*Your goal*: Return each line of the records holding the string "Mountains".

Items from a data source

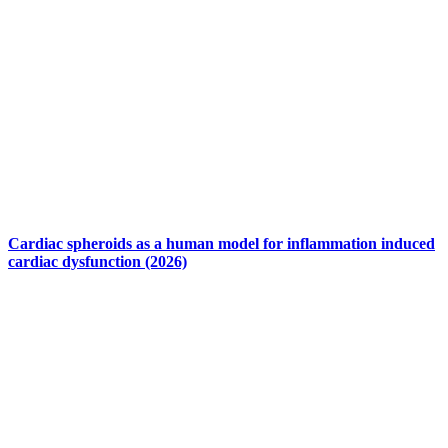
Cardiac spheroids as a human model for inflammation induced
cardiac dysfunction (2026)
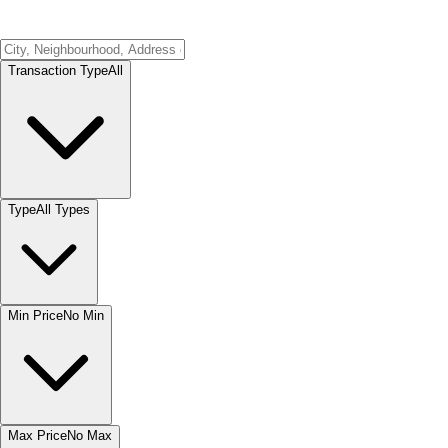
Transaction Type
All
Type
All Types
Min Price
No Min
Max Price
No Max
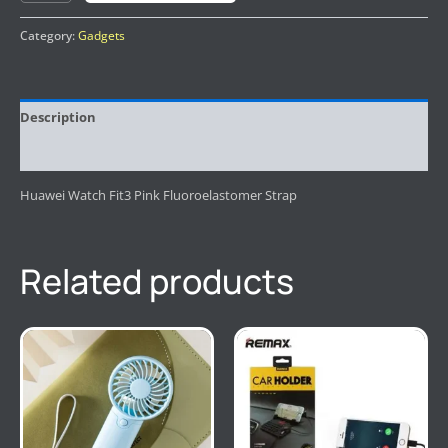
Category:
Gadgets
Description
Reviews (0)
Huawei Watch Fit3 Pink Fluoroelastomer Strap
Related products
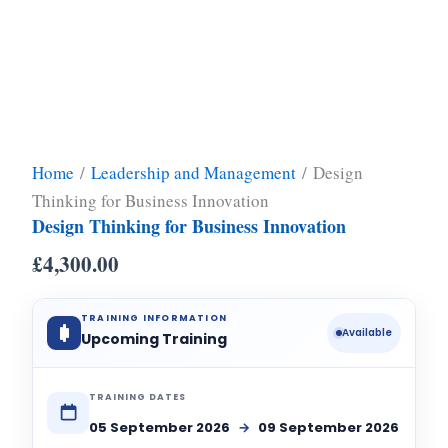
Home
/
Leadership and Management
/ Design
Thinking for Business Innovation
Design Thinking for Business Innovation
£
4,300.00
TRAINING INFORMATION
Available
Upcoming Training
TRAINING DATES
05 September 2026
→
09 September 2026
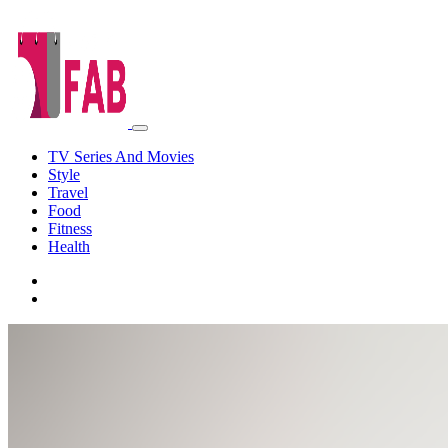
TV Series And Movies
Style
Travel
Food
Fitness
Health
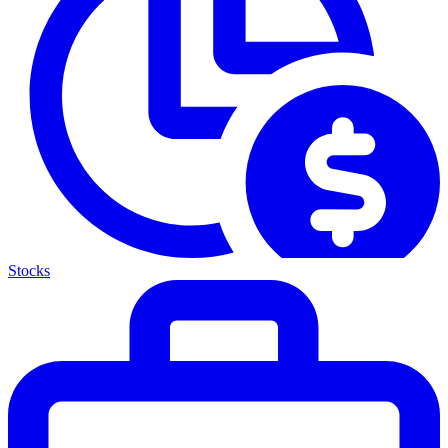
Stocks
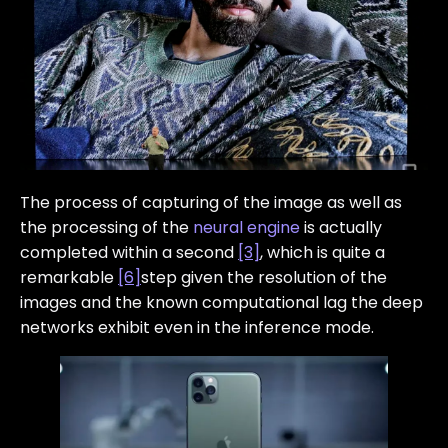
The process of capturing of the image as well as
the processing of the
neural engine
is actually
completed within a second
[3]
, which is quite a
remarkable
[6]
step given the resolution of the
images and the known computational lag the deep
networks exhibit even in the inference mode.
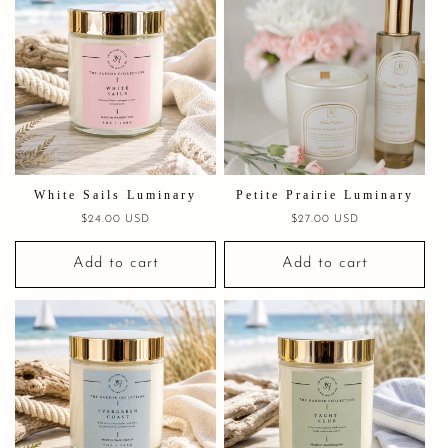
White Sails Luminary
Petite Prairie Luminary
Regular
$24.00 USD
Regular
$27.00 USD
price
price
Add to cart
Add to cart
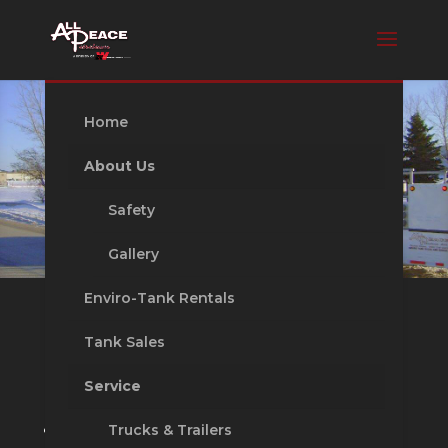
Home
About Us
Safety
Gallery
Enviro-Tank Rentals
Tank Sales
Tank Sales
Service
Distributor of Westeel and Northern
Trucks & Trailers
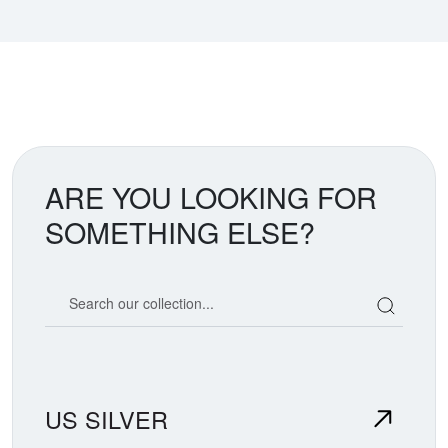
ARE YOU LOOKING FOR
SOMETHING ELSE?
Search our coin catalog
US SILVER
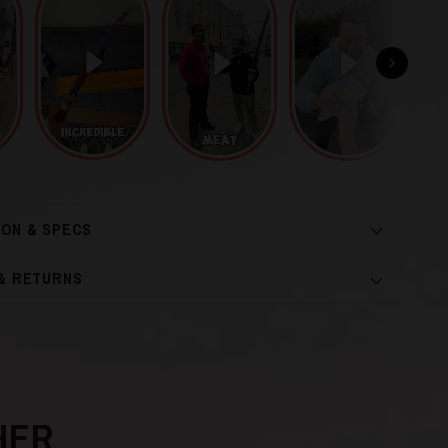
ION & SPECS
 & RETURNS
HER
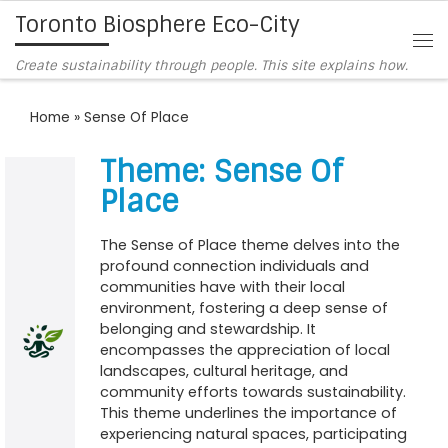
Toronto Biosphere Eco-City
Skip to content
Me
Create sustainability through people. This site explains how.
Home
»
Sense Of Place
Theme: Sense Of
Place
The Sense of Place theme delves into the
profound connection individuals and
communities have with their local
environment, fostering a deep sense of
belonging and stewardship. It
encompasses the appreciation of local
landscapes, cultural heritage, and
community efforts towards sustainability.
This theme underlines the importance of
experiencing natural spaces, participating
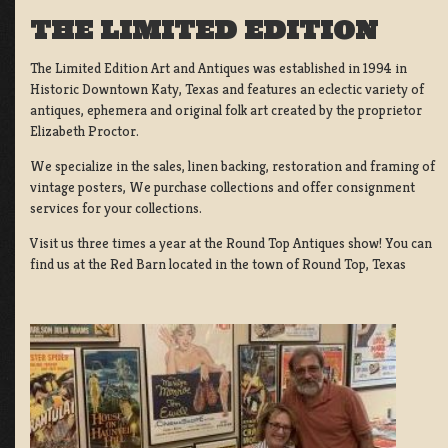
THE LIMITED EDITION
The Limited Edition Art and Antiques was established in 1994 in
Historic Downtown Katy, Texas and features an eclectic variety of
antiques, ephemera and original folk art created by the proprietor
Elizabeth Proctor.
We specialize in the sales, linen backing, restoration and framing of
vintage posters, We purchase collections and offer consignment
services for your collections.
Visit us three times a year at the Round Top Antiques show! You can
find us at the Red Barn located in the town of Round Top, Texas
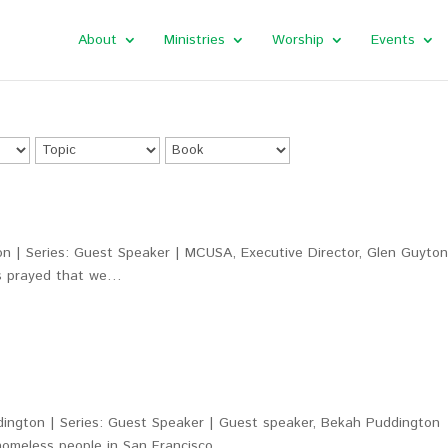
About
Ministries
Worship
Events
n | Series: Guest Speaker | MCUSA, Executive Director, Glen Guyto
us prayed that we…
ington | Series: Guest Speaker | Guest speaker, Bekah Puddington
 homeless people in San Francisco. …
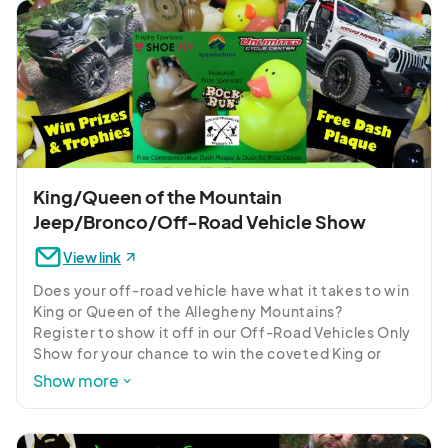
so to this day. His passion for the outdoors has taken 
him from South Texas to Ungava Bay and from the 
Rocky Mountains to the Eastern shore in outdoor 
pursuits.

Freddie entered a new phase of his outdoor passion 
in 1993 when he started writing an outdoor 
newspaper column. From there his writing fanned 
out, with articles showing up in nearly 80 
publications nationwide.
King/Queen of the Mountain
Jeep/Bronco/Off-Road Vehicle Show
View link
Does your off-road vehicle have what it takes to win 
King or Queen of the Allegheny Mountains?

Register to show it off in our Off-Road Vehicles Only 
Show for your chance to win the coveted King or 
Queen of the Allegheny Mountains Trophy 
Show more
sponsored by Unlimited Cycle Center or the Curve's 
Choice Trophy sponsored by Shoe Fly/Appalachian 
Running Company.    But don't wait, spots are limited 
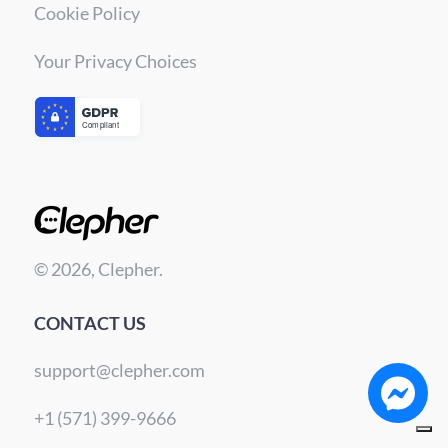
Cookie Policy
Your Privacy Choices
© 2026, Clepher.
CONTACT US
support@clepher.com
+1 (571) 399-9666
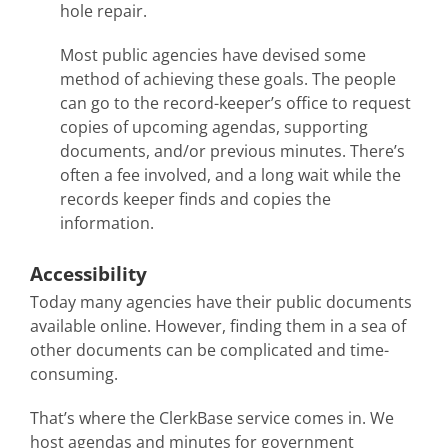
hole repair.
Most public agencies have devised some
method of achieving these goals. The people
can go to the record-keeper’s office to request
copies of upcoming agendas, supporting
documents, and/or previous minutes. There’s
often a fee involved, and a long wait while the
records keeper finds and copies the
information.
Accessibility
Today many agencies have their public documents
available online. However, finding them in a sea of
other documents can be complicated and time-
consuming.
That’s where the ClerkBase service comes in. We
host agendas and minutes for government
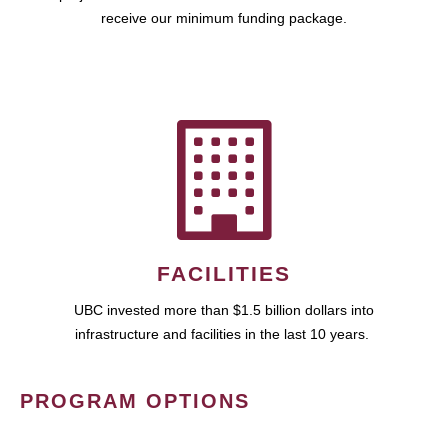
receive our minimum funding package.
FACILITIES
UBC invested more than $1.5 billion dollars into
infrastructure and facilities in the last 10 years.
PROGRAM OPTIONS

*Your response*:
Rocky Mountains to the Eastern shore in outdoor 
King or Queen of the Allegheny Mountains?
Queen of the Allegheny Mountains Trophy 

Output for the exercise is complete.